Twenty amino acids make up, what we call protein, in the body. Out of those, 11 can be synthesized by the body on its own whereas the rest of them is supplemented. Those 9 amino acids are EAA or Essential Amino Acids. They can be either consumed from the diet or in form of supplements.
These groups contribute to muscle building, tissue repairs, and building energy. These are essential as one doesn’t get it from the body.
EAA vs. BCAA- Which one is better?
Bodybuilders often consume either BCAA or EAA for protein supplementation. Both of them are essential for the body but often the debate arises – which one is better?
For someone who is looking for better muscle growth and definition, EAA supplements are a better option. These contain six amino acids plus three BCAA which are essential for every day. Instead of consuming 3 BCAAs with other additional supplements, consuming EAA is better.
4 Benefits of EAA supplements
There are plenty of reasons why EAA is a superior supplement for all bodybuilders. However, the essential four benefits are:
1. Improves body composition
With enough amino acids available for synthesis, the body will start burning fats instead of muscle. This will make the body leaner and stronger.
2. Enhances performance
EAA supplements provide your body with key components while anabolic breakdown, leading to better performance
3. Fastens muscle recovery
Since amino acids complete the muscle breakdown cycle, the muscles have a better chance of recovery. This makes them stronger and defined.
4. Better sleep
High protein content activates neurotransmitters – serotonin and melatonin. While serotonin improves hormonal levels and improves mood, melatonin helps in better sleep.
The Supplements- Who, When, and How?
After listing out the benefits above, one must be wondering who can consume and what is the right way and time of consuming the EAAs?
According to the International Society of Sports Nutrition, muscle builders should consume around 1.5-2.0 grams of protein per kg of their weight. EAA is essential as they are not created by your body. Also, people who have a plant-based diet can consume them, because of the lack of vegan protein sources.
Most researchers have stated that 6-12g of EAA are effective for muscle building. One can consume it in single or split doses.

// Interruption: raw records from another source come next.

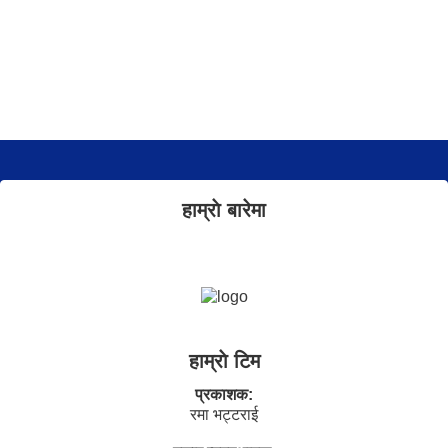
हाम्राे बारेमा
हाम्राे टिम
प्रकाशक:
रमा भट्टराई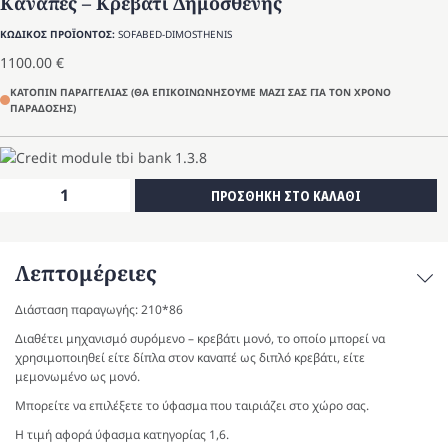
Καναπές – Κρεβάτι Δημοσθένης
ΚΩΔΙΚΟΣ ΠΡΟΪΟΝΤΟΣ:
SOFABED-DIMOSTHENIS
1100.00
€
ΚΑΤΟΠΙΝ ΠΑΡΑΓΓΕΛΙΑΣ (ΘΑ ΕΠΙΚΟΙΝΩΝΗΣΟΥΜΕ ΜΑΖΙ ΣΑΣ ΓΙΑ ΤΟΝ ΧΡΟΝΟ
ΠΑΡΑΔΟΣΗΣ)
Καναπές
ΠΡΟΣΘΗΚΗ ΣΤΟ ΚΑΛΑΘΙ
-
Κρεβάτι
Δημοσθένης
Λεπτομέρειες
ποσότητα
Διάσταση παραγωγής: 210*86
Διαθέτει μηχανισμό συρόμενο – κρεβάτι μονό, το οποίο μπορεί να
χρησιμοποιηθεί είτε δίπλα στον καναπέ ως διπλό κρεβάτι, είτε
μεμονωμένο ως μονό.
Μπορείτε να επιλέξετε το ύφασμα που ταιριάζει στο χώρο σας.
Η τιμή αφορά ύφασμα κατηγορίας 1,6.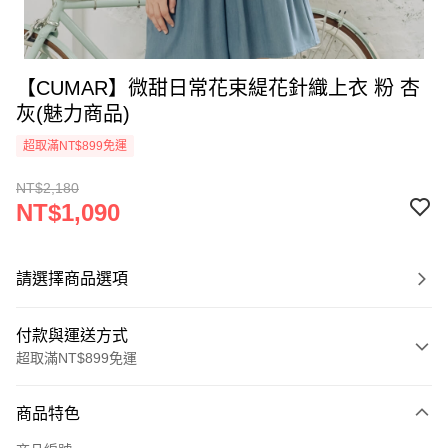
【CUMAR】微甜日常花束緹花針織上衣 粉 杏
灰(魅力商品)
超取滿NT$899免運
NT$2,180
NT$1,090
請選擇商品選項
付款與運送方式
超取滿NT$899免運
付款方式
商品特色
信用卡一次付款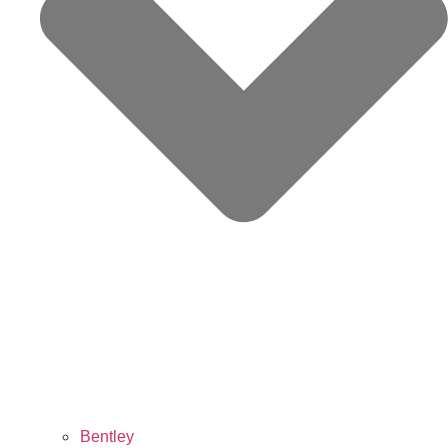
Bentley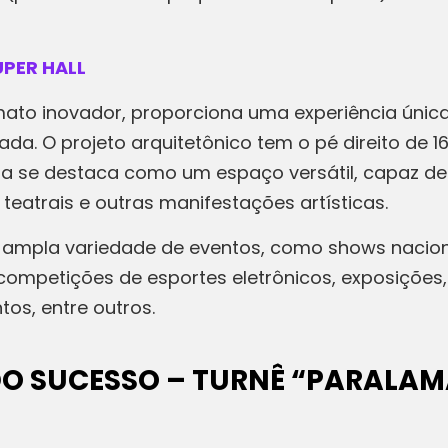
PER HALL
mato inovador, proporciona uma experiência úni
. O projeto arquitetônico tem o pé direito de 16
a se destaca como um espaço versátil, capaz de 
teatrais e outras manifestações artísticas.
 ampla variedade de eventos, como shows nacionai
competições de esportes eletrônicos, exposições,
tos, entre outros.
O SUCESSO – TURNÊ “PARALAMA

“When should I have the supplements?” For most bodybuilders, consuming EAAs post-workout or after lifting has shown good results. This is so because, after deadlifting, the body is at the prime muscle-building stage.
One can also consume these while performing high endurance workouts. These workouts are catabolic and hence, another good timing.
EAAs are a good source of amino acids and hence, can be consumed by all the power builders there. However medical supervision is strictly advised. Consulting a doctor will allow you with more deep insights.